INPUT:
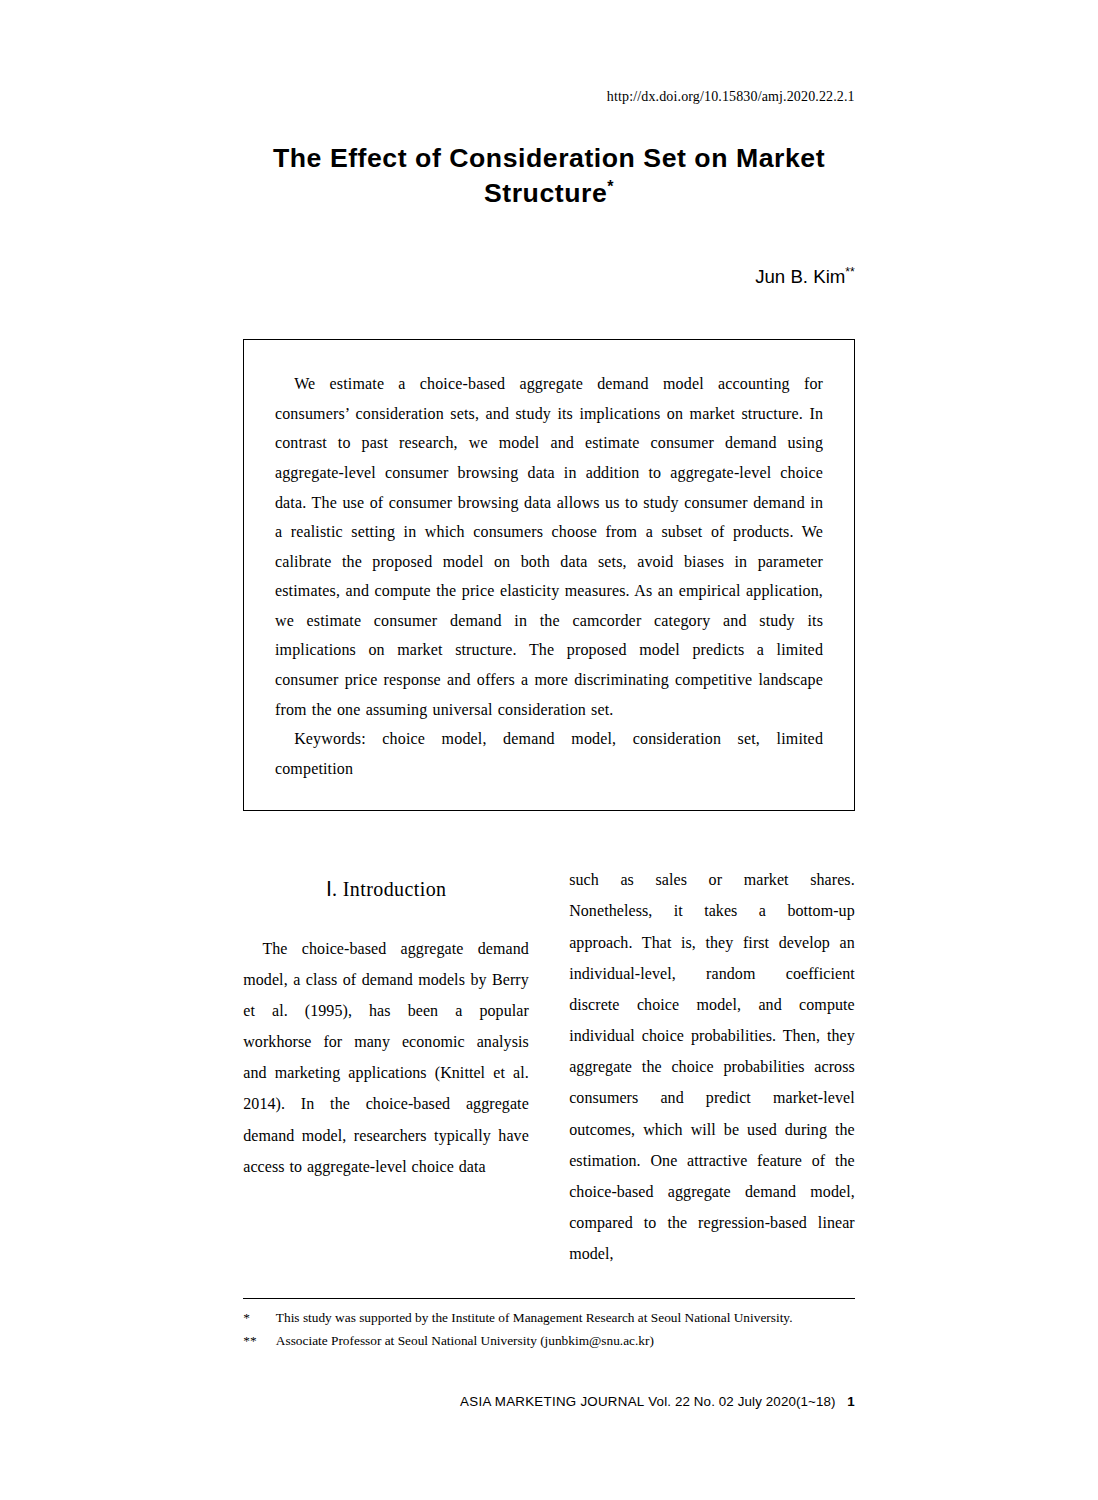http://dx.doi.org/10.15830/amj.2020.22.2.1
The Effect of Consideration Set on Market Structure*
Jun B. Kim**
We estimate a choice-based aggregate demand model accounting for consumers’ consideration sets, and study its implications on market structure. In contrast to past research, we model and estimate consumer demand using aggregate-level consumer browsing data in addition to aggregate-level choice data. The use of consumer browsing data allows us to study consumer demand in a realistic setting in which consumers choose from a subset of products. We calibrate the proposed model on both data sets, avoid biases in parameter estimates, and compute the price elasticity measures. As an empirical application, we estimate consumer demand in the camcorder category and study its implications on market structure. The proposed model predicts a limited consumer price response and offers a more discriminating competitive landscape from the one assuming universal consideration set.
Keywords: choice model, demand model, consideration set, limited competition
Ⅰ. Introduction
The choice-based aggregate demand model, a class of demand models by Berry et al. (1995), has been a popular workhorse for many economic analysis and marketing applications (Knittel et al. 2014). In the choice-based aggregate demand model, researchers typically have access to aggregate-level choice data
such as sales or market shares. Nonetheless, it takes a bottom-up approach. That is, they first develop an individual-level, random coefficient discrete choice model, and compute individual choice probabilities. Then, they aggregate the choice probabilities across consumers and predict market-level outcomes, which will be used during the estimation. One attractive feature of the choice-based aggregate demand model, compared to the regression-based linear model,
*This study was supported by the Institute of Management Research at Seoul National University.
**Associate Professor at Seoul National University (junbkim@snu.ac.kr)
ASIA MARKETING JOURNAL Vol. 22 No. 02 July 2020(1~18)1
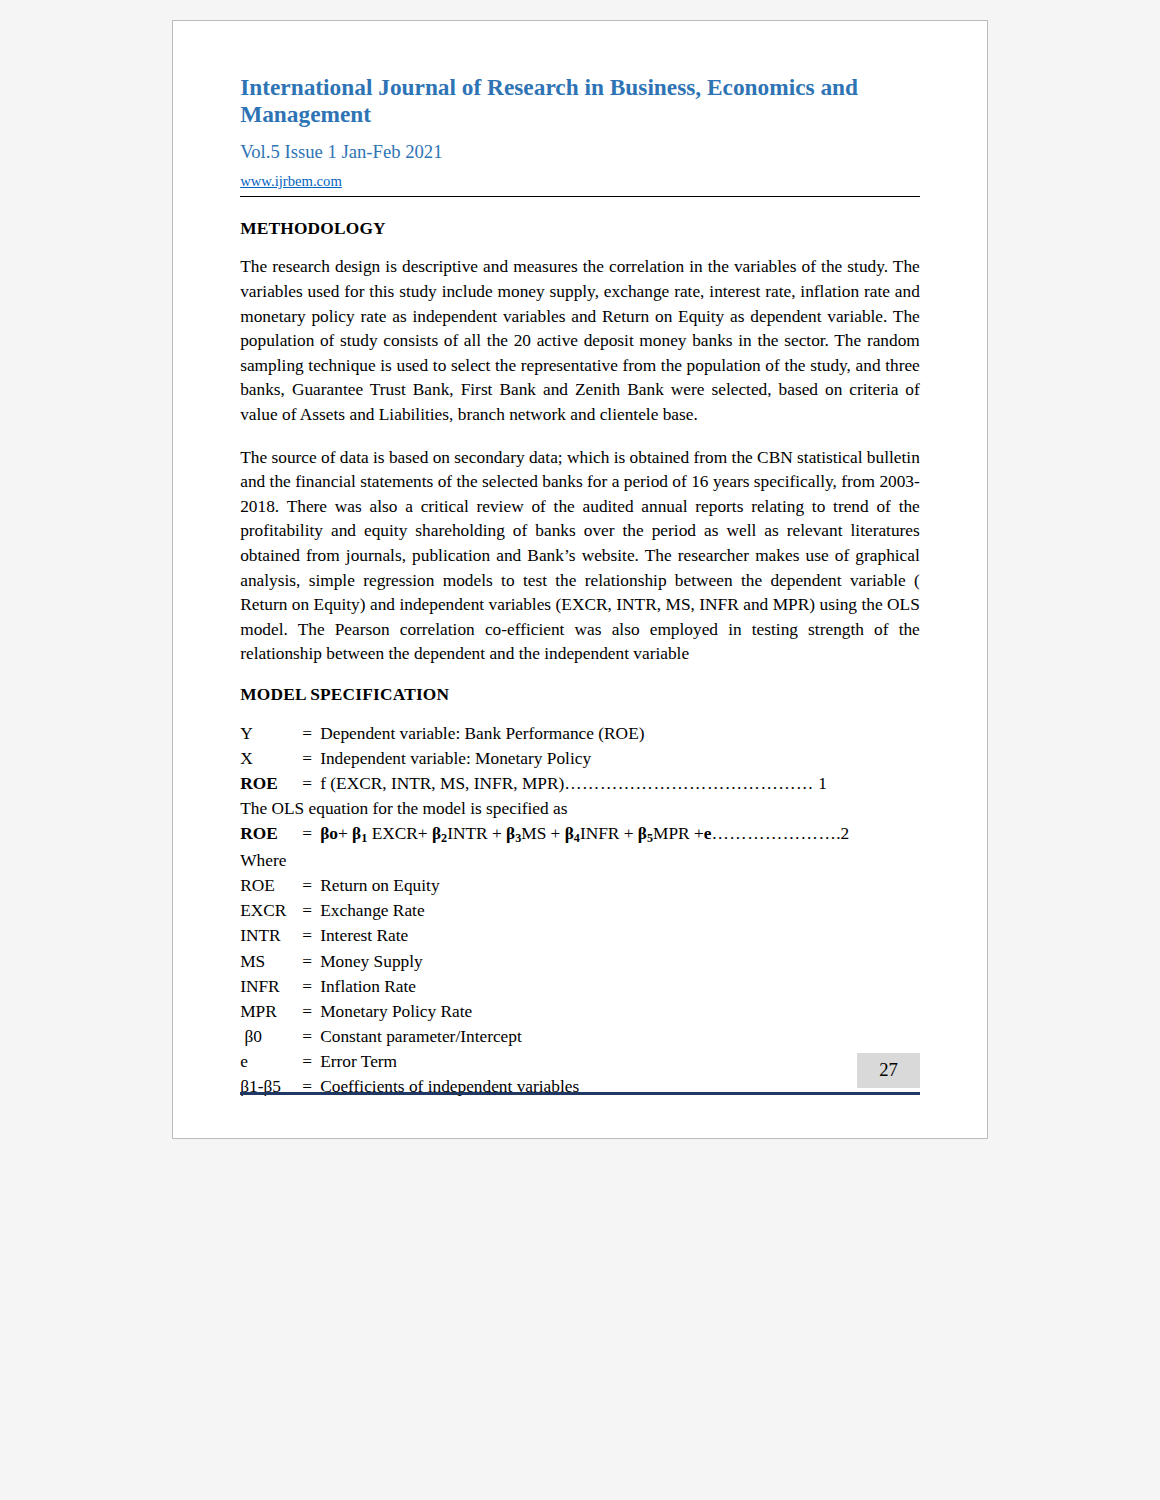International Journal of Research in Business, Economics and Management
Vol.5 Issue 1 Jan-Feb 2021
www.ijrbem.com
METHODOLOGY
The research design is descriptive and measures the correlation in the variables of the study. The variables used for this study include money supply, exchange rate, interest rate, inflation rate and monetary policy rate as independent variables and Return on Equity as dependent variable. The population of study consists of all the 20 active deposit money banks in the sector. The random sampling technique is used to select the representative from the population of the study, and three banks, Guarantee Trust Bank, First Bank and Zenith Bank were selected, based on criteria of value of Assets and Liabilities, branch network and clientele base.
The source of data is based on secondary data; which is obtained from the CBN statistical bulletin and the financial statements of the selected banks for a period of 16 years specifically, from 2003-2018. There was also a critical review of the audited annual reports relating to trend of the profitability and equity shareholding of banks over the period as well as relevant literatures obtained from journals, publication and Bank’s website. The researcher makes use of graphical analysis, simple regression models to test the relationship between the dependent variable ( Return on Equity) and independent variables (EXCR, INTR, MS, INFR and MPR) using the OLS model. The Pearson correlation co-efficient was also employed in testing strength of the relationship between the dependent and the independent variable
MODEL SPECIFICATION
| Y | = | Dependent variable: Bank Performance (ROE) |
| X | = | Independent variable: Monetary Policy |
| ROE | = | f (EXCR, INTR, MS, INFR, MPR) …………………………………… 1 |
| The OLS equation for the model is specified as |
| ROE | = | βo + β 1 EXCR+ β 2 INTR + β 3 MS + β 4 INFR + β 5 MPR + e ………………… .2 |
| Where |
| ROE | = | Return on Equity |
| EXCR | = | Exchange Rate |
| INTR | = | Interest Rate |
| MS | = | Money Supply |
| INFR | = | Inflation Rate |
| MPR | = | Monetary Policy Rate |
| β0 | = | Constant parameter/Intercept |
| e | = | Error Term |
| β1-β5 | = | Coefficients of independent variables |
27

TASK TO COMPLETE:
Find all the lines with "University" in the data and copy them.

ANSWER TO THIS PROBLEM:
*This study was supported by the Institute of Management Research at Seoul National University.
**Associate Professor at Seoul National University (junbkim@snu.ac.kr)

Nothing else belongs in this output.